Collected data
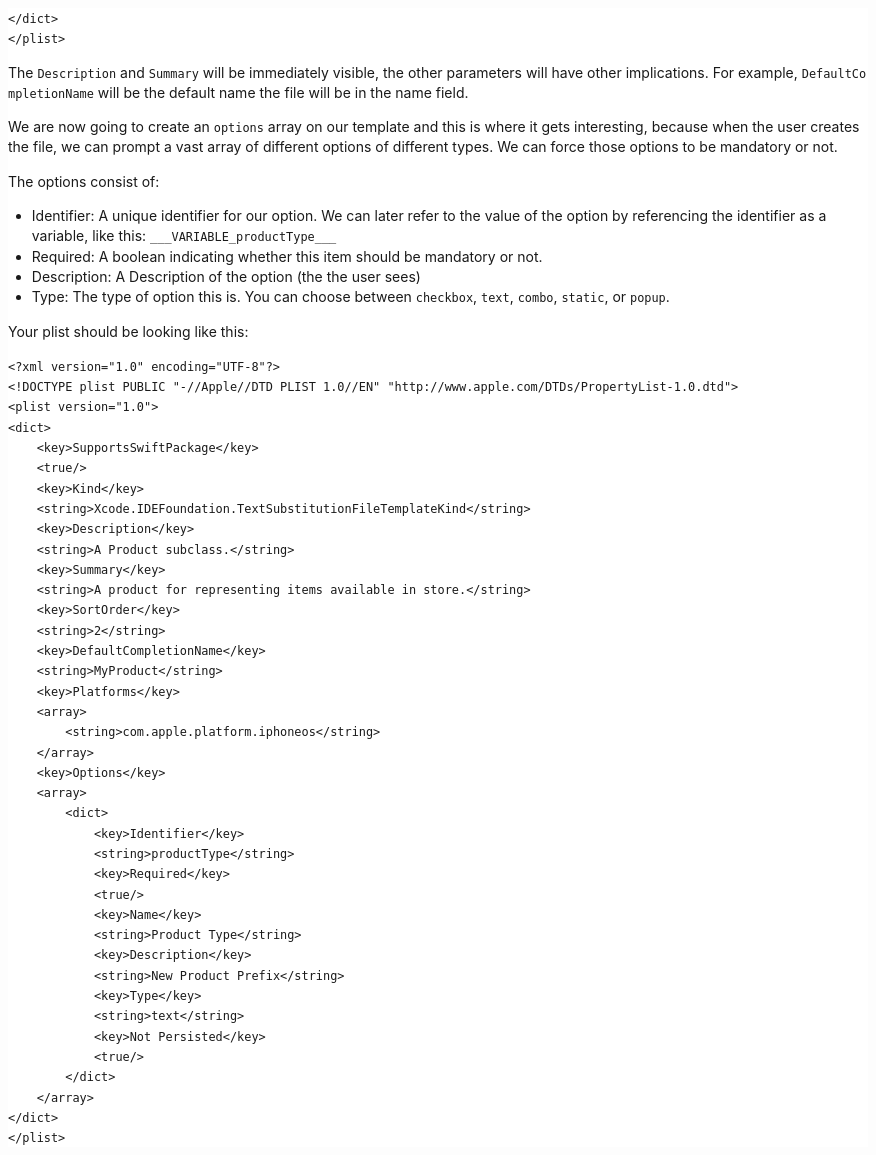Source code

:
 ```
</dict>
</plist>
```

The `Description` and `Summary` will be immediately visible, the other parameters will have other implications. For example, `DefaultCompletionName` will be the default name the file will be in the name field.

We are now going to create an `options` array on our template and this is where it gets interesting, because when the user creates the file, we can prompt a vast array of different options of different types. We can force those options to be mandatory or not.

The options consist of:

* Identifier: A unique identifier for our option. We can later refer to the value of the option by referencing the identifier as a variable, like this: `___VARIABLE_productType___`
* Required: A boolean indicating whether this item should be mandatory or not.
* Description: A Description of the option (the the user sees)
* Type: The type of option this is. You can choose between `checkbox`, `text`, `combo`, `static`, or `popup`.

Your plist should be looking like this:

```
<?xml version="1.0" encoding="UTF-8"?>
<!DOCTYPE plist PUBLIC "-//Apple//DTD PLIST 1.0//EN" "http://www.apple.com/DTDs/PropertyList-1.0.dtd">
<plist version="1.0">
<dict>
	<key>SupportsSwiftPackage</key>
	<true/>
	<key>Kind</key>
	<string>Xcode.IDEFoundation.TextSubstitutionFileTemplateKind</string>
	<key>Description</key>
	<string>A Product subclass.</string>
	<key>Summary</key>
	<string>A product for representing items available in store.</string>
	<key>SortOrder</key>
	<string>2</string>
	<key>DefaultCompletionName</key>
	<string>MyProduct</string>
	<key>Platforms</key>
	<array>
		<string>com.apple.platform.iphoneos</string>
	</array>
	<key>Options</key>
	<array>
		<dict>
			<key>Identifier</key>
			<string>productType</string>
			<key>Required</key>
			<true/>
			<key>Name</key>
			<string>Product Type</string>
			<key>Description</key>
			<string>New Product Prefix</string>
			<key>Type</key>
			<string>text</string>
			<key>Not Persisted</key>
			<true/>
		</dict>
	</array>
</dict>
</plist>
```

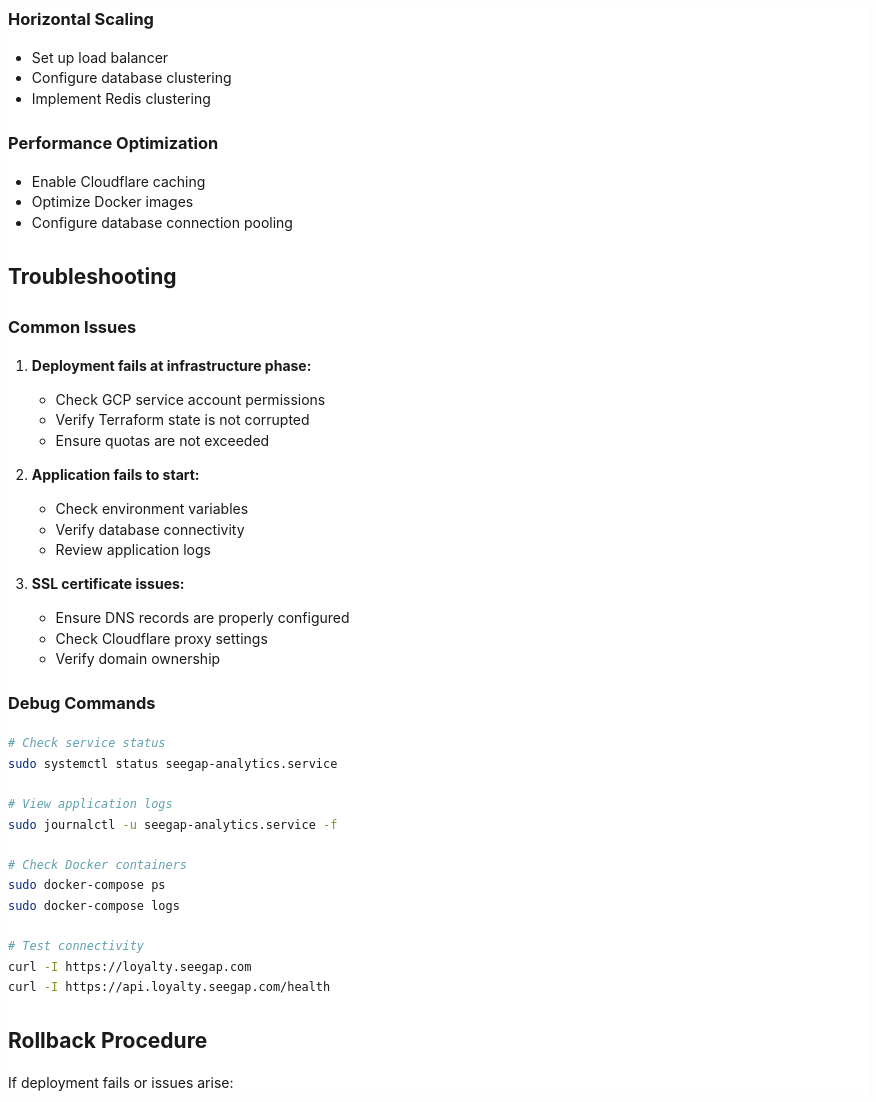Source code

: ### Horizontal Scaling
- Set up load balancer
- Configure database clustering
- Implement Redis clustering

### Performance Optimization
- Enable Cloudflare caching
- Optimize Docker images
- Configure database connection pooling

## Troubleshooting

### Common Issues

1. **Deployment fails at infrastructure phase:**
   - Check GCP service account permissions
   - Verify Terraform state is not corrupted
   - Ensure quotas are not exceeded

2. **Application fails to start:**
   - Check environment variables
   - Verify database connectivity
   - Review application logs

3. **SSL certificate issues:**
   - Ensure DNS records are properly configured
   - Check Cloudflare proxy settings
   - Verify domain ownership

### Debug Commands

```bash
# Check service status
sudo systemctl status seegap-analytics.service

# View application logs
sudo journalctl -u seegap-analytics.service -f

# Check Docker containers
sudo docker-compose ps
sudo docker-compose logs

# Test connectivity
curl -I https://loyalty.seegap.com
curl -I https://api.loyalty.seegap.com/health
```

## Rollback Procedure

If deployment fails or issues arise:
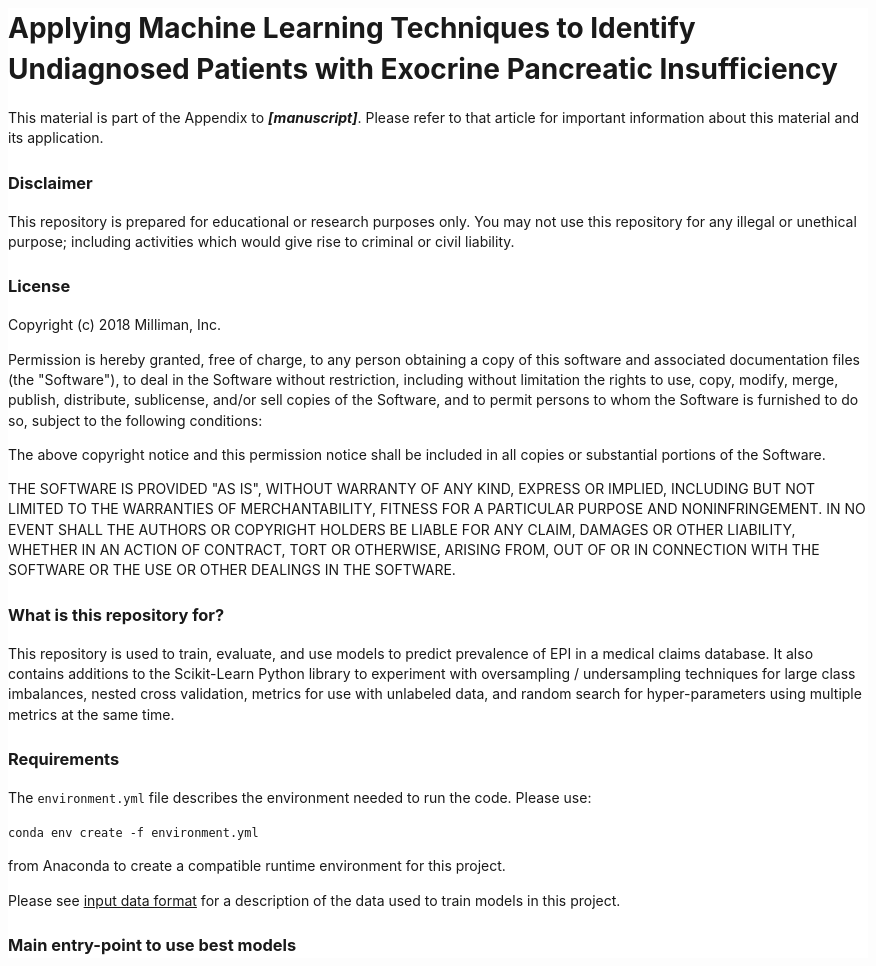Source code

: # Applying Machine Learning Techniques to Identify Undiagnosed Patients with Exocrine Pancreatic Insufficiency

This material is part of the Appendix to **_[manuscript]_**. Please refer to that article for important information about this material and its application. 

### Disclaimer
This repository is prepared for educational or research purposes only. You may not use this repository for any illegal or unethical purpose; including activities which would give rise to criminal or civil liability. 

### License
Copyright (c) 2018 Milliman, Inc.

Permission is hereby granted, free of charge, to any person obtaining a copy of this software and associated documentation files (the "Software"), to deal in the Software without restriction, including without limitation the rights to use, copy, modify, merge, publish, distribute, sublicense, and/or sell copies of the Software, and to permit persons to whom the Software is furnished to do so, subject to the following conditions:

The above copyright notice and this permission notice shall be included in all copies or substantial portions of the Software. 

THE SOFTWARE IS PROVIDED "AS IS", WITHOUT WARRANTY OF ANY KIND, EXPRESS OR IMPLIED, INCLUDING BUT NOT LIMITED TO THE WARRANTIES OF MERCHANTABILITY, FITNESS FOR A PARTICULAR PURPOSE AND NONINFRINGEMENT. IN NO EVENT SHALL THE AUTHORS OR COPYRIGHT HOLDERS BE LIABLE FOR ANY CLAIM, DAMAGES OR OTHER LIABILITY, WHETHER IN AN ACTION OF CONTRACT, TORT OR OTHERWISE, ARISING FROM, OUT OF OR IN CONNECTION WITH THE SOFTWARE OR THE USE OR OTHER DEALINGS IN THE SOFTWARE.


### What is this repository for?

 This repository is used to train, evaluate, and use models to predict prevalence of EPI
 in a medical claims database.  It also contains additions to the Scikit-Learn Python library
 to experiment with oversampling / undersampling techniques for large class imbalances,
 nested cross validation, metrics for use with unlabeled data, and random search for hyper-parameters
 using multiple metrics at the same time.


### Requirements

The `environment.yml` file describes the environment needed to run the code.  Please use:
```
conda env create -f environment.yml
```
from Anaconda to create a compatible runtime environment for this project.

Please see [input data format](#Input-data-format) for a description of the data used to train models in this project.

### Main entry-point to use best models
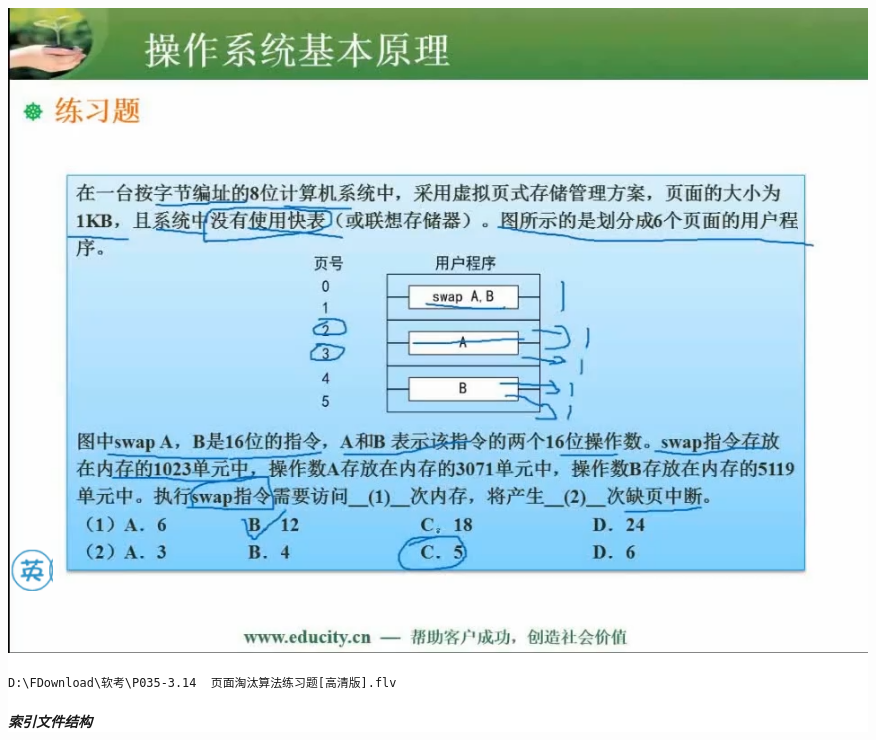 ![image-20211230091512933](软件基础.assets/image-20211230091512933.png)

```
D:\FDownload\软考\P035-3.14  页面淘汰算法练习题[高清版].flv
```



##### 索引文件结构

WORK REQUEST: Each line above has to be returned exactly. Drop the pictures.

ANSWER TO THIS EXERCISE:
Source code

:
 ```
</dict>
</plist>
```

The `Description` and `Summary` will be immediately visible, the other parameters will have other implications. For example, `DefaultCompletionName` will be the default name the file will be in the name field.

We are now going to create an `options` array on our template and this is where it gets interesting, because when the user creates the file, we can prompt a vast array of different options of different types. We can force those options to be mandatory or not.

The options consist of:

* Identifier: A unique identifier for our option. We can later refer to the value of the option by referencing the identifier as a variable, like this: `___VARIABLE_productType___`
* Required: A boolean indicating whether this item should be mandatory or not.
* Description: A Description of the option (the the user sees)
* Type: The type of option this is. You can choose between `checkbox`, `text`, `combo`, `static`, or `popup`.

Your plist should be looking like this:

```
<?xml version="1.0" encoding="UTF-8"?>
<!DOCTYPE plist PUBLIC "-//Apple//DTD PLIST 1.0//EN" "http://www.apple.com/DTDs/PropertyList-1.0.dtd">
<plist version="1.0">
<dict>
	<key>SupportsSwiftPackage</key>
	<true/>
	<key>Kind</key>
	<string>Xcode.IDEFoundation.TextSubstitutionFileTemplateKind</string>
	<key>Description</key>
	<string>A Product subclass.</string>
	<key>Summary</key>
	<string>A product for representing items available in store.</string>
	<key>SortOrder</key>
	<string>2</string>
	<key>DefaultCompletionName</key>
	<string>MyProduct</string>
	<key>Platforms</key>
	<array>
		<string>com.apple.platform.iphoneos</string>
	</array>
	<key>Options</key>
	<array>
		<dict>
			<key>Identifier</key>
			<string>productType</string>
			<key>Required</key>
			<true/>
			<key>Name</key>
			<string>Product Type</string>
			<key>Description</key>
			<string>New Product Prefix</string>
			<key>Type</key>
			<string>text</string>
			<key>Not Persisted</key>
			<true/>
		</dict>
	</array>
</dict>
</plist>
```

Source code

: ### Horizontal Scaling
- Set up load balancer
- Configure database clustering
- Implement Redis clustering

### Performance Optimization
- Enable Cloudflare caching
- Optimize Docker images
- Configure database connection pooling

## Troubleshooting

### Common Issues

1. **Deployment fails at infrastructure phase:**
   - Check GCP service account permissions
   - Verify Terraform state is not corrupted
   - Ensure quotas are not exceeded

2. **Application fails to start:**
   - Check environment variables
   - Verify database connectivity
   - Review application logs

3. **SSL certificate issues:**
   - Ensure DNS records are properly configured
   - Check Cloudflare proxy settings
   - Verify domain ownership

### Debug Commands

```bash
# Check service status
sudo systemctl status seegap-analytics.service

# View application logs
sudo journalctl -u seegap-analytics.service -f

# Check Docker containers
sudo docker-compose ps
sudo docker-compose logs

# Test connectivity
curl -I https://loyalty.seegap.com
curl -I https://api.loyalty.seegap.com/health
```

## Rollback Procedure

If deployment fails or issues arise:
Source code

: # Applying Machine Learning Techniques to Identify Undiagnosed Patients with Exocrine Pancreatic Insufficiency

This material is part of the Appendix to **_[manuscript]_**. Please refer to that article for important information about this material and its application. 

### Disclaimer
This repository is prepared for educational or research purposes only. You may not use this repository for any illegal or unethical purpose; including activities which would give rise to criminal or civil liability. 

### License
Copyright (c) 2018 Milliman, Inc.

Permission is hereby granted, free of charge, to any person obtaining a copy of this software and associated documentation files (the "Software"), to deal in the Software without restriction, including without limitation the rights to use, copy, modify, merge, publish, distribute, sublicense, and/or sell copies of the Software, and to permit persons to whom the Software is furnished to do so, subject to the following conditions:

The above copyright notice and this permission notice shall be included in all copies or substantial portions of the Software. 

THE SOFTWARE IS PROVIDED "AS IS", WITHOUT WARRANTY OF ANY KIND, EXPRESS OR IMPLIED, INCLUDING BUT NOT LIMITED TO THE WARRANTIES OF MERCHANTABILITY, FITNESS FOR A PARTICULAR PURPOSE AND NONINFRINGEMENT. IN NO EVENT SHALL THE AUTHORS OR COPYRIGHT HOLDERS BE LIABLE FOR ANY CLAIM, DAMAGES OR OTHER LIABILITY, WHETHER IN AN ACTION OF CONTRACT, TORT OR OTHERWISE, ARISING FROM, OUT OF OR IN CONNECTION WITH THE SOFTWARE OR THE USE OR OTHER DEALINGS IN THE SOFTWARE.


### What is this repository for?

 This repository is used to train, evaluate, and use models to predict prevalence of EPI
 in a medical claims database.  It also contains additions to the Scikit-Learn Python library
 to experiment with oversampling / undersampling techniques for large class imbalances,
 nested cross validation, metrics for use with unlabeled data, and random search for hyper-parameters
 using multiple metrics at the same time.


### Requirements

The `environment.yml` file describes the environment needed to run the code.  Please use:
```
conda env create -f environment.yml
```
from Anaconda to create a compatible runtime environment for this project.

Please see [input data format](#Input-data-format) for a description of the data used to train models in this project.

### Main entry-point to use best models
 ![image-20211230091512933](软件基础.assets/image-20211230091512933.png)

```
D:\FDownload\软考\P035-3.14  页面淘汰算法练习题[高清版].flv
```



##### 索引文件结构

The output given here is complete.